Politikleşmiş Askeri Savaş Stratejisi'nde
ÖNCÜ SAVAŞI
Öncü Savaşı, en kısa tanımıyla, III. bunalım döneminde geri-bıraktırılmış ülkelerde, bu dönemin ve ülkenin özeliklerine uygun olarak, Halk Savaşını başlatmak amacıyla, silahlı propagandayı temel, diğer ekonomik, demokratik ve politik mücadele biçimlerini tali olarak ele alan halkın devrimci öncülerinin (Parti ve Cephe kadrolarının) yürüttüğü mücadeledir. Bu nedenle Öncü Savaşı, anti-emperyalist ve anti-oligarşik devrim sürecinde, Halk Savaşı gibi stratejik nitelikte bir aşamadır ve başarısı stratejik sonuçlar doğurur.
Halk Savaşını başlatmak amacına yönelik tüm faaliyetin Öncü Savaşının kapsamını belirlemesi, çok yönlü bir mücadele yürütülmesi demektir. Bu öylesine bir mücadeledir ki, Halk Savaşının kitlesel ve örgütsel koşullarını yaratmayı temel alır ve diğer amaçlar buna tabidir.
Öncü Savaşını niteleyen ikinci özellik, bu amaçlara ulaşmada kullanılan temel araca ilişkindir. Bu da, silahlı propagandadır. Böylece, temel açısından, amaç-araç uyumu ortaya çıkar. Silahlı propagandanın hedefleri, bu durumda, Halk Savaşının başlatılabilmesinin koşullarını yaratmak olarak belirginleşir. Ama bu hedef, aynı zamanda, tali mücadele biçimlerinin de hedefini oluşturur.
Öncü Savaşının amacı, suni dengeyi bozmak ve halk kitlelerini bilinçlendirmek, örgütlemek ve harekete geçirmek olarak da ifade edilebilir. Burada örgütlenmenin ve harekete geçirmenin biçimini belirleyen Halk Savaşıdır. Yani Öncü Savaşındaki örgütlenme, Halk Savaşının yürütülmesine uygun örgütlenmeye temel oluşturacak ve bu örgütlenmeye kitlesel düzeyde geçişi sağlayacak biçimde olmak zorundadır. Halk kitlelerinin siyasal olarak kazanıldığı koşullarda (tepkileri açıktır) yürütülecek Halk Savaşı için silahlı devrimci güçlerin üç ana bölümde örgütlenmesi gereklidir. Öncü Savaşı, bu üç ana bölüm içinde bir silahlı gücün oluşmasına yönelmek zorundadır. Bir başka deyişle, Öncü Savaşındaki örgütlenme, bu üç ana birligin çekirdeği (nüvesi) olmak durumundadır. Yine aynı biçimde Öncü Savaşının yoğunlaştırılacağı alanlar, (ki bunu, gerilla savaşının operasyon alanı olarak tanımlıyoruz) gelecekteki (Halk Savaşındaki) kurtarılmış bölgelerin ve gerilla üs bölgelerinin oluşturulacağı alanlar olmak zorundadır.
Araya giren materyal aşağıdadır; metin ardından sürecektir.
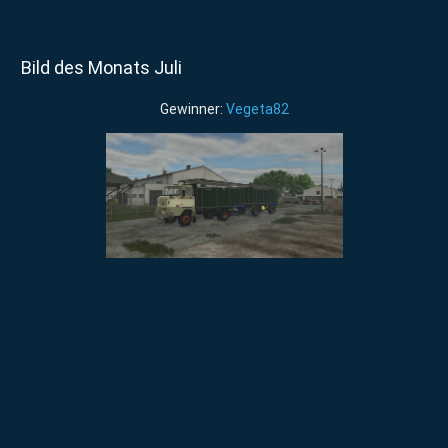
Bild des Monats Juli
Gewinner:
Vegeta82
Öncü Savaşının amaçlarının bu belirlenişi, başlangıçtan itibaren örgütün mevzilenmesinin (stratejik) nerede ve nasıl yapılacağını belirler. Öncü Savaşında doğru bir mevzilendirme yapılabilmesi, demek ki, ülke somutuna ilişkin ayrıntılı bir tahlili gerekli kılmaktadır. Bilinçli ve örgütlü bir mücadele süreci olarak Öncü Savaşı, başlangıçtan itibaren, belirli hedeflere yönelik olarak planlanır, örgütlenir ve yürütülür.
Öncü Savaşı, bir yandan suni dengeyi bozma yönünde, yani bozma temelinde yürütülürken, diğer yandan kitleleri bilinçlendirme ve örgütleme çalışması olarak yürütülür. Bu iki amaç birbirine bağlıdır, ama yine de kendilerine özgü yanlar taşırlar.
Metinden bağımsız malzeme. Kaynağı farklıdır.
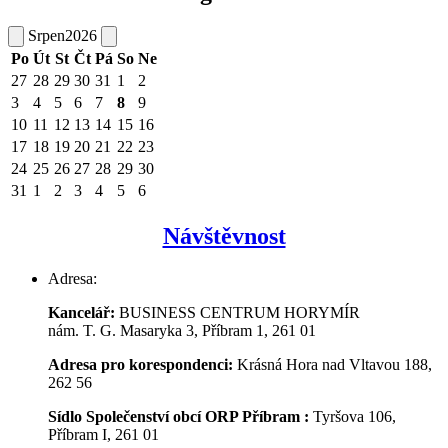
Srpen
2026
Po
Út
St
Čt
Pá
So
Ne
27
28
29
30
31
1
2
3
4
5
6
7
8
9
10
11
12
13
14
15
16
17
18
19
20
21
22
23
24
25
26
27
28
29
30
31
1
2
3
4
5
6
Návštěvnost
Adresa:
Kancelář:
BUSINESS CENTRUM HORYMÍR
nám. T. G. Masaryka 3, Příbram 1, 261 01
Adresa pro korespondenci:
Krásná Hora nad Vltavou 188,
262 56
Sídlo Společenství obcí ORP Příbram :
Tyršova 106,
Příbram I, 261 01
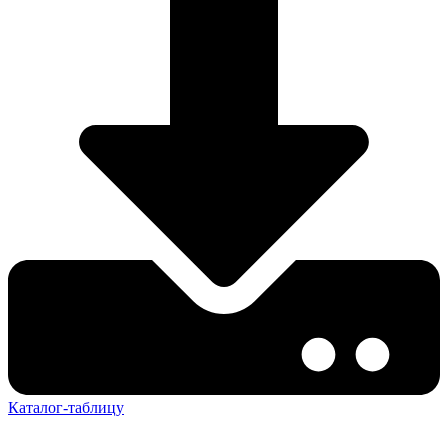
Каталог-таблицу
Suni dengeyi bozma amacı, suni dengenin kurulmasını, korunmasını ve pekiştirilmesini sağlayan koşulların ortadan kaldırılması ve bunun için kullanılan güçlerin işlemez hale getirilmesi olarak belirginleşir. Suni dengenin oligarşinin siyasal zoruna dayanması nedeniyle, Öncü Savaşı, oligarşinin siyasal zorunu işlemez hale getirmeyi amaçlar, ama şu ya da bu biçimde değil,
suni dengeyi korumak, sürdürmek ve pekiştirmek amacıyla kullanılan siyasal zorun etkisizleştirilmesi, işlemez hale getirilmesi söz konusudur. Yoksa oligarşinin siyasal zorunu (somut ifadesi olarak tüm zor güçlerini) bir bütün olarak ortadan kaldırmak ya da etkisizleştirmek, Öncü Savaşının amacı olamaz; bu amaç, doğrudan Halk Savaşının kapsamına girer.
Demek ki, Öncü Savaşı aşamasında oligarşinin siyasal zorunu ortadan kaldırmak söz konusu değildir. Bu evrede, bu zorun belli bir amaçla (suni denge) sınırlı kullanımını etkisizleştirmek amaçlanır.
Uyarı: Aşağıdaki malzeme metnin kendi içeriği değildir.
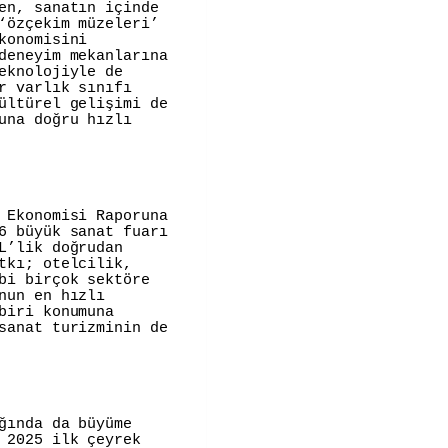
en, sanatın içinde
‘özçekim müzeleri’
konomisini
deneyim mekanlarına
eknolojiyle de
r varlık sınıfı
ültürel gelişimi de
una doğru hızlı
 Ekonomisi Raporuna
6 büyük sanat fuarı
L’lik doğrudan
tkı; otelcilik,
bi birçok sektöre
nun en hızlı
biri konumuna
sanat turizminin de
ğında da büyüme
 2025 ilk çeyrek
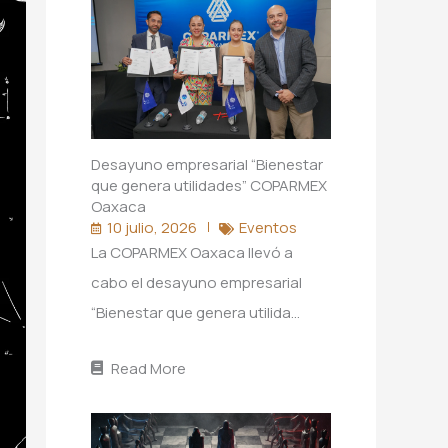
Desayuno empresarial “Bienestar
que genera utilidades” COPARMEX
Oaxaca
10 julio, 2026
Eventos
La COPARMEX Oaxaca llevó a
cabo el desayuno empresarial
“Bienestar que genera utilida…
Read More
Suni denge, siyasal zorla, yani oligarşinin silahlı güçleriyle, toplumsal dengesizliğin düzenlenmesi olduğu gerçeği, ilk görevin, bu güçlerin, bu amaçla kullanımını engellemek olduğunu tanıtlar. Bu yüzden, Öncü Savaşında oligarşinin zor güçlerinin (resmi ve sivil) faaliyetine özel önem verilir. Oligarşi, kuvvetini kullanmamak için gösterirken, bir bakıma "kuvvet gösterisi" yaparak "yenilmez ve karşı konulmaz" bir güç olduğunu halk kitlelerinin kafalarına sabit bir fikir olarak yerleştirmeyi amaçlar. Bu durumda, Öncü Savaşını yürüten örgüt kuvvetini göstermek için kullanmak zorundadır.
Öncü Savaşında temel mücadele biçimi silahlı propagandadır. Silahlı propaganda, gerilla savaşının (kır ve şehir gerilla savaşı olarak) devrimci politik amaçlarla, siyasi gerçekleri açıklama kampanyasının bir aracı olarak yürütülmesi, yani politik kitle mücadelesi olarak ele alınmasıdır. Gerilla savaşı, halk kitlelerine şikayet ve taleplerini seslendirecekleri bir "kürsü" sağlar. Gerilla gücü, politik bir güç olarak ve gerilla savaşı bir "kürsü" olarak ortaya çıkar. Böyle bir güç ve "kürsü"nün sürekliliğini sağlamak zorunludur. Halk kitleleri, günlük yaşamlarında karşılaştıkları her türlü haksızlığı, suistimali, baskıyı, rüşveti, işkenceyi, zorbalığı vb. bizlere iletmelidirler. Ve bu gerçekleştiği oranda onları örgütlemek ve mücadeleye sokmak mümkündür.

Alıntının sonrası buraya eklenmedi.